The Quadrupole Moment of Compact Binaries to the Fourth post-Newtonian Order: Relating the Harmonic and Radiative Metrics

TL;DR

This paper compares harmonic and radiative metric constructions at 4PN order for compact binaries, establishing their equivalence and deriving relations between their parameters to improve gravitational-wave flux calculations.

Contribution

It introduces a method to relate harmonic and radiative metrics at 4PN order, facilitating more efficient tail-of-memory effect computations in gravitational-wave analysis.

Findings

Established the equivalence of harmonic and radiative metrics at 4PN order.

Derived the relation between canonical moments in both metric constructions.

Provided the 4PN order relation for the mass quadrupole moment.

Abstract

Motivated by the completion of the fourth post-Newtonian (4PN) gravitational-wave generation from compact binary systems, we analyze and contrast different constructions of the metric outside an isolated system, using post-Minkowskian expansions.

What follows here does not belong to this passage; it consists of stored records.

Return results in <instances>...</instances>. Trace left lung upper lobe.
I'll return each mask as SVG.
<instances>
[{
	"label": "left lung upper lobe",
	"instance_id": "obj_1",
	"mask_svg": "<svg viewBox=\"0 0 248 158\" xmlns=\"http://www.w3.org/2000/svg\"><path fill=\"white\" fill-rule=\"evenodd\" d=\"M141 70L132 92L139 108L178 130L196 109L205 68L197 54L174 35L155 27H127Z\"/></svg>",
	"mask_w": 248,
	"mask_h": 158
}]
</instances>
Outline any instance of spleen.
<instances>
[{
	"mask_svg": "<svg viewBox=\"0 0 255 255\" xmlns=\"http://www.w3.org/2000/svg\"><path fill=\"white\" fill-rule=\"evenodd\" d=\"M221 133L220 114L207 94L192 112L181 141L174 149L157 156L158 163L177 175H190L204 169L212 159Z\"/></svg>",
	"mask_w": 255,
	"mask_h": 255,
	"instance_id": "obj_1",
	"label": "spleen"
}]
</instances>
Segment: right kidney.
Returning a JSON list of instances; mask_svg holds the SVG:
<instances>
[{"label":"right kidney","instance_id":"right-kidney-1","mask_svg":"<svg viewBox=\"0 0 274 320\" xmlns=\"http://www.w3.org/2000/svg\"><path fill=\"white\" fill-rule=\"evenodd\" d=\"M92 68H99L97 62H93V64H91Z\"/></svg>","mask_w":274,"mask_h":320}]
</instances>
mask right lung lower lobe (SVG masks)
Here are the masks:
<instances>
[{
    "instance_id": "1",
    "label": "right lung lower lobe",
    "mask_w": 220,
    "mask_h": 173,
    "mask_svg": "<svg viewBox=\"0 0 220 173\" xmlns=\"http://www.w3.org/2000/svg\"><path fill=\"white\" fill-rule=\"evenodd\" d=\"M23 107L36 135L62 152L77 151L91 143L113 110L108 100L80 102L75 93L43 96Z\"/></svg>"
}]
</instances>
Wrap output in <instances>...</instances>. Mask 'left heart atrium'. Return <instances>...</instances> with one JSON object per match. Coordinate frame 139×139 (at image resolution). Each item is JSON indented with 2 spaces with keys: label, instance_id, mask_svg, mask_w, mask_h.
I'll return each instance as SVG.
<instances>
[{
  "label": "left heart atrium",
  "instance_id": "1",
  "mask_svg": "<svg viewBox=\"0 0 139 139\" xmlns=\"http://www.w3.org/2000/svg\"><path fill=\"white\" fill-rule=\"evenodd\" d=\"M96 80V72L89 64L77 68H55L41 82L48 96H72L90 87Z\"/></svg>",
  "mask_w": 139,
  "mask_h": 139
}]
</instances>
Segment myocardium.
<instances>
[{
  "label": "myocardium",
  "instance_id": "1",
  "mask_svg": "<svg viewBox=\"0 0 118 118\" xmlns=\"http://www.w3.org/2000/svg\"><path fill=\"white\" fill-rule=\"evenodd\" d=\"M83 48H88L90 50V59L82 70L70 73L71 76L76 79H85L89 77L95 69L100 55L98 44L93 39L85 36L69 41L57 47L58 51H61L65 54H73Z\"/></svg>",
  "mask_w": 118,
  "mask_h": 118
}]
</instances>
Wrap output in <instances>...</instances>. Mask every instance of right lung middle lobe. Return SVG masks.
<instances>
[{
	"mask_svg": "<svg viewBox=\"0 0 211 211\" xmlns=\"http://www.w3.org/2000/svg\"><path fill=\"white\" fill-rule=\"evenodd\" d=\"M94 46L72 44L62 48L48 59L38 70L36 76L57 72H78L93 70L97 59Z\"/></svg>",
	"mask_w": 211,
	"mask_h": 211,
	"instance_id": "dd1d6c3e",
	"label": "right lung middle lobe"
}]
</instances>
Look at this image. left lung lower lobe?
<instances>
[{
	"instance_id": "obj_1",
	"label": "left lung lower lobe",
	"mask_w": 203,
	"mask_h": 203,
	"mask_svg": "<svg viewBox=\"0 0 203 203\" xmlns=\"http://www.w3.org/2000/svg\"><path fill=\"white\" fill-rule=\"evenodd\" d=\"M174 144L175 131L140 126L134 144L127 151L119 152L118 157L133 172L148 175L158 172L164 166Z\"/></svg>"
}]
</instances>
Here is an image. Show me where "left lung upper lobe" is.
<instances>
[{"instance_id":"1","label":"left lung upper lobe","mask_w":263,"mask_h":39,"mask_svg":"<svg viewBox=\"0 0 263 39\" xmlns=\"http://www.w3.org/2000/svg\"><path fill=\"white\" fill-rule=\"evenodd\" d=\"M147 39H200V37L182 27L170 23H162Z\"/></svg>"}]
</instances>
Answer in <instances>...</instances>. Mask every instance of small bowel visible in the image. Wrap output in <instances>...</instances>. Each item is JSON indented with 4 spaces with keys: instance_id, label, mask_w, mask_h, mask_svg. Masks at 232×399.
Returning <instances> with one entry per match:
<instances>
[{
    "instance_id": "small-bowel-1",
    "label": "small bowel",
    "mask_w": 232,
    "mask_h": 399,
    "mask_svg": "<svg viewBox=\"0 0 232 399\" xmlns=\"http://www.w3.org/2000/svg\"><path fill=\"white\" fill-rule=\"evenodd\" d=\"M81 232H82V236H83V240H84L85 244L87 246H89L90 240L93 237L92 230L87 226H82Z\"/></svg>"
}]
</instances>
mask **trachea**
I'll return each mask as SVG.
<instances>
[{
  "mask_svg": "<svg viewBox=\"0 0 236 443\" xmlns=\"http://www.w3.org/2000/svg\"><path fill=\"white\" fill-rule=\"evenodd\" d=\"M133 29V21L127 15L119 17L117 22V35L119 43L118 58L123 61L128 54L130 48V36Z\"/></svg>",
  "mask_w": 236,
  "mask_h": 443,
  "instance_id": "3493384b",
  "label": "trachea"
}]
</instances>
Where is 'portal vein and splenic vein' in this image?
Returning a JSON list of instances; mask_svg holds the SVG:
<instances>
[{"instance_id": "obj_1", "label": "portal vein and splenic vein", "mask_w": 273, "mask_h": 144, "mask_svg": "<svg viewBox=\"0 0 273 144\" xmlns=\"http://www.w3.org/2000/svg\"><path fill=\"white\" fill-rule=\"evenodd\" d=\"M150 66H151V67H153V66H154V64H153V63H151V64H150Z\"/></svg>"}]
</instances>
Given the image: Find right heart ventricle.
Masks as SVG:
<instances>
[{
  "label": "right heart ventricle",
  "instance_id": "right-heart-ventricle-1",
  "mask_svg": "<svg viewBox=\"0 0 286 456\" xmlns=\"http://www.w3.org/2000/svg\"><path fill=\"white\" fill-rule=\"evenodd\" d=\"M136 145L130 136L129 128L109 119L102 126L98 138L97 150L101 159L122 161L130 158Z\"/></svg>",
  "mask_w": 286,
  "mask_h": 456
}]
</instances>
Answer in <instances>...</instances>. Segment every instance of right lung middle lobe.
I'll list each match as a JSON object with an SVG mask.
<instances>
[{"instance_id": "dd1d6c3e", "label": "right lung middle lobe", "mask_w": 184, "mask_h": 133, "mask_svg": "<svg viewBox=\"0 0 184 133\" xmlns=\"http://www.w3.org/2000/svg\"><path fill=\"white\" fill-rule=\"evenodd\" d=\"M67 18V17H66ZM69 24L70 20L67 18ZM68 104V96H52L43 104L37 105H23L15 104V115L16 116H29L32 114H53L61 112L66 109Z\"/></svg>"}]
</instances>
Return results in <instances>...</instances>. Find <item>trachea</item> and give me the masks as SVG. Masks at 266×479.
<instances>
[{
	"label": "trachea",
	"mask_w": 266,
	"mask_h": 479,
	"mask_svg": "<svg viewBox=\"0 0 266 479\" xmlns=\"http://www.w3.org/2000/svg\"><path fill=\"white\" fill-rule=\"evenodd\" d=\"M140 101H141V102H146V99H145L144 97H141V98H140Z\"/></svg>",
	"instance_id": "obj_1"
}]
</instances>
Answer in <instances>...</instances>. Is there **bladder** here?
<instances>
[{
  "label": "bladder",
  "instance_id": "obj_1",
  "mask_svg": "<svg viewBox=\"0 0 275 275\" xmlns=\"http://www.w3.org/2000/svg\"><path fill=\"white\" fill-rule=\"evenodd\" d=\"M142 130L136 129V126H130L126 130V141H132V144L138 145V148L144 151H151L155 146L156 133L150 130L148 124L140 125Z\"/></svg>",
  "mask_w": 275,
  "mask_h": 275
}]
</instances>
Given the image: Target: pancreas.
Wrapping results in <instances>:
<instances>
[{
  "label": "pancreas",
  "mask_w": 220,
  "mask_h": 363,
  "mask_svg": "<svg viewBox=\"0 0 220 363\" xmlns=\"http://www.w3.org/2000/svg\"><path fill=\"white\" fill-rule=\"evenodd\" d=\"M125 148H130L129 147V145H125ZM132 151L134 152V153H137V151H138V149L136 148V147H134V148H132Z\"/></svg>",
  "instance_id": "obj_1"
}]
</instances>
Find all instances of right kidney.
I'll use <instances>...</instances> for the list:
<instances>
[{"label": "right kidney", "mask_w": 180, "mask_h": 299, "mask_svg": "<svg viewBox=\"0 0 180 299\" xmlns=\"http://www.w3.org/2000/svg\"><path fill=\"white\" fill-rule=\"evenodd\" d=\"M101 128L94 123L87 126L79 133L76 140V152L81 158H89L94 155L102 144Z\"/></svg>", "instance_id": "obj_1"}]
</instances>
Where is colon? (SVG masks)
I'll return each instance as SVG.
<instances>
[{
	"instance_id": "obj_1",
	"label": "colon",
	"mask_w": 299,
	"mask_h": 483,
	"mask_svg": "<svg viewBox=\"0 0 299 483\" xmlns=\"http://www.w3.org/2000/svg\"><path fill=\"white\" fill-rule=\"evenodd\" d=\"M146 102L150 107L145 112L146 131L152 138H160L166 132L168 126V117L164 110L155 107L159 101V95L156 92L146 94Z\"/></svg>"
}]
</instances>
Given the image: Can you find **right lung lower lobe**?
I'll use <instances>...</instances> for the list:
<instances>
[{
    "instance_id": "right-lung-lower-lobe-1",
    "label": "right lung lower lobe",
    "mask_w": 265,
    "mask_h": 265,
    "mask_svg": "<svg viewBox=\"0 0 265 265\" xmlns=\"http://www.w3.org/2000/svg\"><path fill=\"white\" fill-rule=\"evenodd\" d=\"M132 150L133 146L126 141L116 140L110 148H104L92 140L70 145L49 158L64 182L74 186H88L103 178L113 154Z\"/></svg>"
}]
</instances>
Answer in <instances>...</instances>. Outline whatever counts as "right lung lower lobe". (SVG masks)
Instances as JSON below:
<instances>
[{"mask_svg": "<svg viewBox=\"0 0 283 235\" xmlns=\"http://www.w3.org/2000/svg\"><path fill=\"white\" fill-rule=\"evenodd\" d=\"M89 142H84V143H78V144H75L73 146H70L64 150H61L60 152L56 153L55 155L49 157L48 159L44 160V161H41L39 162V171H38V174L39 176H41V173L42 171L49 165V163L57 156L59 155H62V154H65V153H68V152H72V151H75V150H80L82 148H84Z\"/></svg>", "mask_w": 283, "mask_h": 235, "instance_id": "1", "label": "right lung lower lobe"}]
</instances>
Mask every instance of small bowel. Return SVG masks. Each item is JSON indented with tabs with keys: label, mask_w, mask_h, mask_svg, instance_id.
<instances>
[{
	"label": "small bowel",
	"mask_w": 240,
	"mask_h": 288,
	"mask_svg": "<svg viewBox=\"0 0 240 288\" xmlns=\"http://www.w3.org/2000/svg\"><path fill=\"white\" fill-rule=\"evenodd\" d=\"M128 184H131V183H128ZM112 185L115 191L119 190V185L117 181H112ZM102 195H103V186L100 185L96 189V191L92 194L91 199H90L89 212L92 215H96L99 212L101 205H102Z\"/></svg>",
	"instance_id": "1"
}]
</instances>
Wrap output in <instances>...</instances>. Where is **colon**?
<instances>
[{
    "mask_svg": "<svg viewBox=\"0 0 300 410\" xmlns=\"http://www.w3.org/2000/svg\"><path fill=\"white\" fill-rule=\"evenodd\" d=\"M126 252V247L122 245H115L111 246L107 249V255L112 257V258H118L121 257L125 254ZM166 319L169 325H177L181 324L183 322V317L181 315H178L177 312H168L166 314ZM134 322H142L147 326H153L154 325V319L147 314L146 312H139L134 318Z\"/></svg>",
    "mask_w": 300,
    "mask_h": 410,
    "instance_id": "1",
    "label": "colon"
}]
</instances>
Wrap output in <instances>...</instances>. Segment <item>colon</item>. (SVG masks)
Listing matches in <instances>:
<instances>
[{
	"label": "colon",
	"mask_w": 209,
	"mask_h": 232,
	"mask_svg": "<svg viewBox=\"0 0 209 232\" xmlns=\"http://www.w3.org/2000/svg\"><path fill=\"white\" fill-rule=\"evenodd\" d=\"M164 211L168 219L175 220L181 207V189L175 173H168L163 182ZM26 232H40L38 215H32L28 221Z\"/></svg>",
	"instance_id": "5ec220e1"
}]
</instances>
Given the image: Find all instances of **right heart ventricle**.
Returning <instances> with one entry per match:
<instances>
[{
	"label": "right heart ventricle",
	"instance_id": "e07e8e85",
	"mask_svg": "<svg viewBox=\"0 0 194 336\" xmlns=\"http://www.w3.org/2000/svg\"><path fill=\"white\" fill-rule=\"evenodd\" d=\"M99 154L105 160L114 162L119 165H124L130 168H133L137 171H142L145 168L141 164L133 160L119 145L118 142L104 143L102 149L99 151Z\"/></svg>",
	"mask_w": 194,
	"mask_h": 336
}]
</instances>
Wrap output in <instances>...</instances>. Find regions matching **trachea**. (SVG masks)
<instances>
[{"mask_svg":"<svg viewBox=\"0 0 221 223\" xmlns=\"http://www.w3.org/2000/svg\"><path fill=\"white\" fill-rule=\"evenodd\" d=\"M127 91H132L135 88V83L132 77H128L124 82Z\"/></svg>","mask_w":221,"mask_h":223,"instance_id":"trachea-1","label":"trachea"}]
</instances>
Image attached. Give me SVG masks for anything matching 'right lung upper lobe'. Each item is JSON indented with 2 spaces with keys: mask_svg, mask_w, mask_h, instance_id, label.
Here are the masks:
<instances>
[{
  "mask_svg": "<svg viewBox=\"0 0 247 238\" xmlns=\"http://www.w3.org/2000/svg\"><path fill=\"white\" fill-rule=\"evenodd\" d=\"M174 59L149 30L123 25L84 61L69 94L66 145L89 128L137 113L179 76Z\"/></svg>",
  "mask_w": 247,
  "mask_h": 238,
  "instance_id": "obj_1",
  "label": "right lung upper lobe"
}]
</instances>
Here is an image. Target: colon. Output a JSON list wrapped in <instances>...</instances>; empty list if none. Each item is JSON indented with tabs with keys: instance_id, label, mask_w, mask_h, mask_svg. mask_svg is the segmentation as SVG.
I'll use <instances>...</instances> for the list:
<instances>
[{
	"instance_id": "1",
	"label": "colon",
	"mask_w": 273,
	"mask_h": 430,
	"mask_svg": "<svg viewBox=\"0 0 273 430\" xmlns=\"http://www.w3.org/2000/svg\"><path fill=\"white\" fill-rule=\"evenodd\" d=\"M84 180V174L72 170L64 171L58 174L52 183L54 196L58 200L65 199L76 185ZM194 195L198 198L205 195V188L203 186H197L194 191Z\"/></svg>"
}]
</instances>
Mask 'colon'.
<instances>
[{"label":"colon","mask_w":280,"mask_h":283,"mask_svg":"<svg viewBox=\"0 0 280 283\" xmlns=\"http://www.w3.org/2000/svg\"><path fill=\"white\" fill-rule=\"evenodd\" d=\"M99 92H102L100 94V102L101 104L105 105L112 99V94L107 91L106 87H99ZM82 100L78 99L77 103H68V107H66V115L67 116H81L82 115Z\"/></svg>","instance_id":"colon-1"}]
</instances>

The metric in "harmonic" coordinates has been investigated previously, in particular to compute tails and memory effects. However, it is plagued by powers of the logarithm of the radial distance $r$ when $r\to\infty$ (with $t-r/c=$ const). As a result, the tedious computation of the "tail-of-memory" effect, which enters the gravitational-wave flux at 4PN order, is more efficiently performed in the so-called "radiative" coordinates, which admit a (Bondi-type) expansion at infinity in simple powers of $r^{-1}$, without any logarithms. Here we consider a particular construction, performed order by order in the post-Minkowskian expansion, which directly yields a metric in radiative coordinates. We relate both constructions, and prove that they are physically equivalent as soon as a relation between the "canonical" moments which parametrize the radiative metric, and those parametrizing the harmonic metric, is verified. We provide the appropriate relation for the mass quadrupole moment at 4PN order, which will be crucial when deriving the "tail-of-memory" contribution to the gravitational flux.